Tâches à réaliser:
1. Répondez aux questions suivantes d'après le texte extrait :
(a) Quelle œuvre Fragonard a-t-il illustrée à la fin du XVIIIe siècle ?
(b) Quel livre Louis-Sébastien Mercier a-t-il écrit au XVIIIe siècle ?
(c) Avec quoi les motifs ont-ils été réutilisés ?
2. Recopiez à l'identique le passage du texte extrait allant de « Plus tard j’ai » jusqu'à « en quelques traits. ».

Texte extrait:
________________

Plus tard j’ai eu l’occasion d’acheter un livre à très bon prix qui contenait une réédition des gravures de Fragonard. Lui aussi, à la fin du XVIIIème, a illustré les Contes de La Fontaine. Il a fait des gravures moins fouillées qu’Eisen, mais elles sont magnifiques. Il y a un très beau mouvement, c’est très vivant. C’est une rupture complète de style avec Eisen. C’était un surdoué, Fragonard. Je le compare un peu, à un siècle d’écart, à Toulouse-Lautrec, le mouvement est posé en quelques traits.
Voilà un livre que j’ai fait, c’est un tout autre genre. C’est une fantaisie, « La femme française au début du XXIème siècle ». Au XVIIIème, Louis-Sébastien Mercier a écrit « L’an 2440 » où il se place dans la perspective où la royauté n’est plus absolue mais constitutionnelle. Donc il se place dans l’avenir, mais ça lui a valu tout de même des ennuis. Je fais comme si j’étais lui et je dis dans l’avertissement : « J’ai regardé dans les prophéties de Nostradamus et je suis arrivé à déchiffrer comment serait la femme française du XXIème siècle ». À côté, j’avais des articles sur la femme actuelle dans des magazines féminins. Ça m’a donné la possibilité d’écrire dans le style XVIIIème, ce qui était le but, avec une police d’impression proche de l’époque. Et j’ai réutilisé des motifs avec de l’acrylique et un peu de vernis sur du papier épais.

________________

Informations affichées:
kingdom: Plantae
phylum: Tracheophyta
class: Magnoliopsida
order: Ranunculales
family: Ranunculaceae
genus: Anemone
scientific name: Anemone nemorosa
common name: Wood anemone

________________

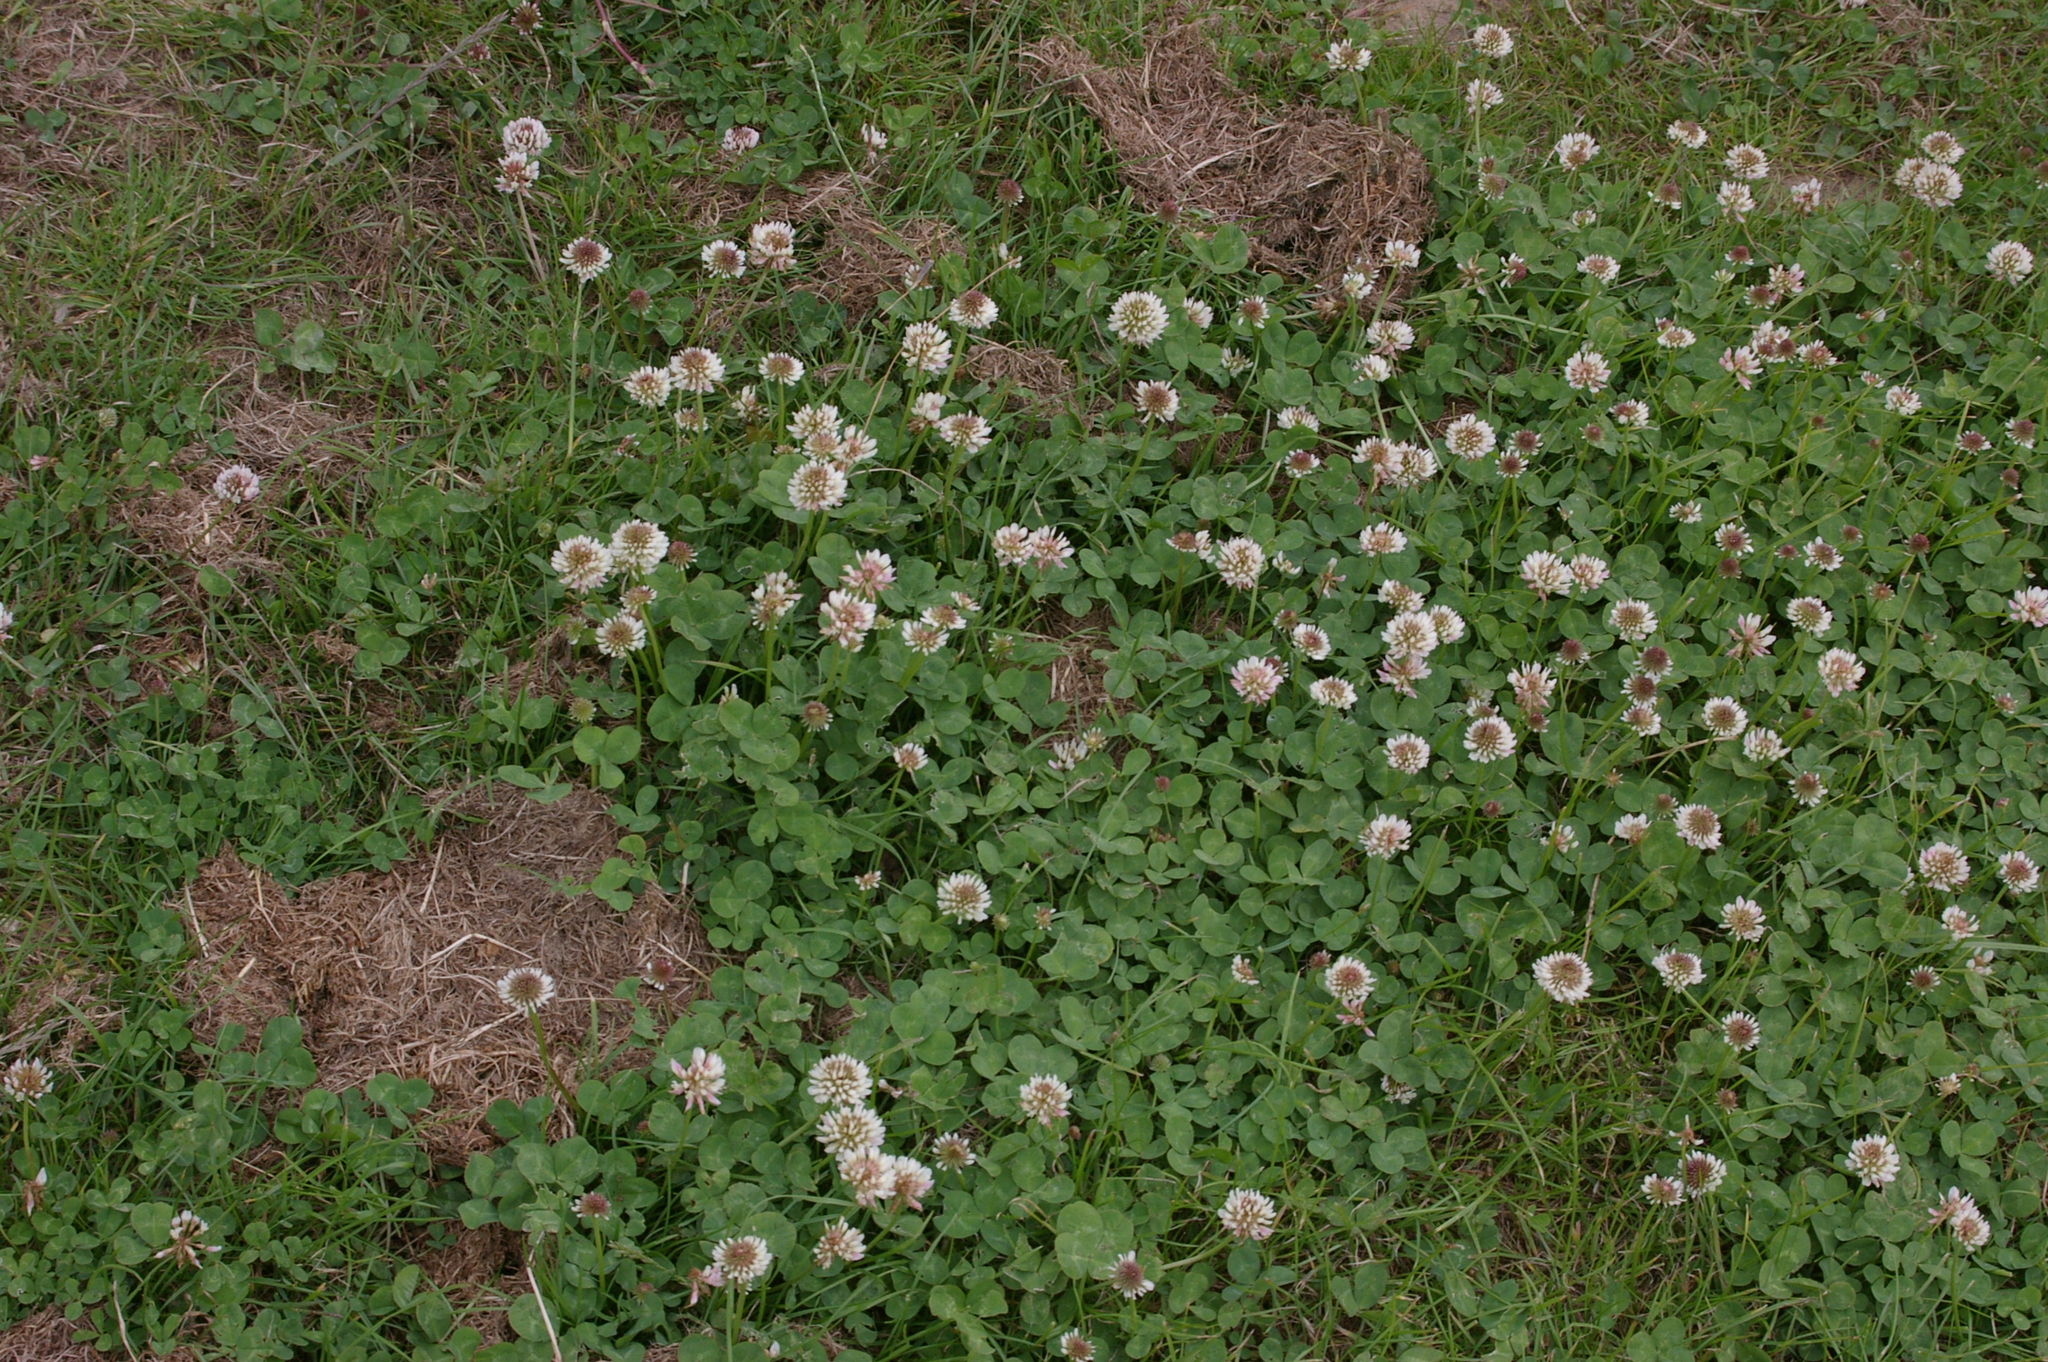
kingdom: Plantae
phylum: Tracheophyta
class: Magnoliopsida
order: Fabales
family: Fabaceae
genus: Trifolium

________________

Réponses par tâche:
1.
(a) Les Contes de La Fontaine.
(b) « L'an 2440 ».
(c) Avec de l'acrylique et un peu de vernis, sur du papier épais.

2.
Plus tard j’ai eu l’occasion d’acheter un livre à très bon prix qui contenait une réédition des gravures de Fragonard. Lui aussi, à la fin du XVIIIème, a illustré les Contes de La Fontaine. Il a fait des gravures moins fouillées qu’Eisen, mais elles sont magnifiques. Il y a un très beau mouvement, c’est très vivant. C’est une rupture complète de style avec Eisen. C’était un surdoué, Fragonard. Je le compare un peu, à un siècle d’écart, à Toulouse-Lautrec, le mouvement est posé en quelques traits.